** Opening Material for this exercise block **

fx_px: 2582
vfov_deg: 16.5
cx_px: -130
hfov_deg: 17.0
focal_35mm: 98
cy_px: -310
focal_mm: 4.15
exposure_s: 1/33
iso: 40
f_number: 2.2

** Closing Material for this exercise block **
** Opening Material for this exercise block **

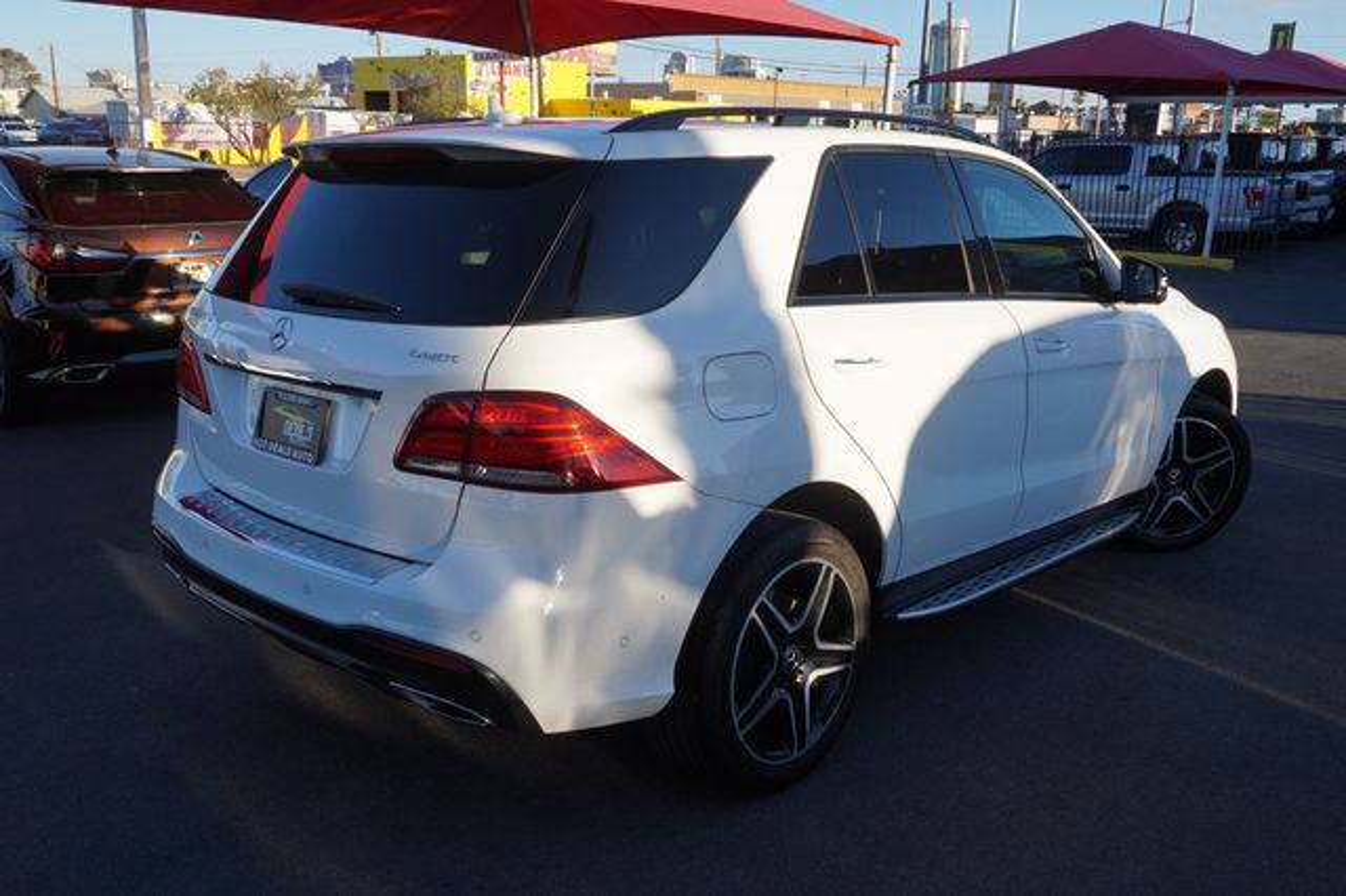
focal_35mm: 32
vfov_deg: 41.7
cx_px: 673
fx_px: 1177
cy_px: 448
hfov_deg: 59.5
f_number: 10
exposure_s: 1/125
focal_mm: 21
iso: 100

** Closing Material for this exercise block **

Of the lines above, output exactly those from the line bearing "hfov_deg: 17.0" through the line bearing "f_number: 2.2", inclusive.

▶ _Exercise result_
hfov_deg: 17.0
focal_35mm: 98
cy_px: -310
focal_mm: 4.15
exposure_s: 1/33
iso: 40
f_number: 2.2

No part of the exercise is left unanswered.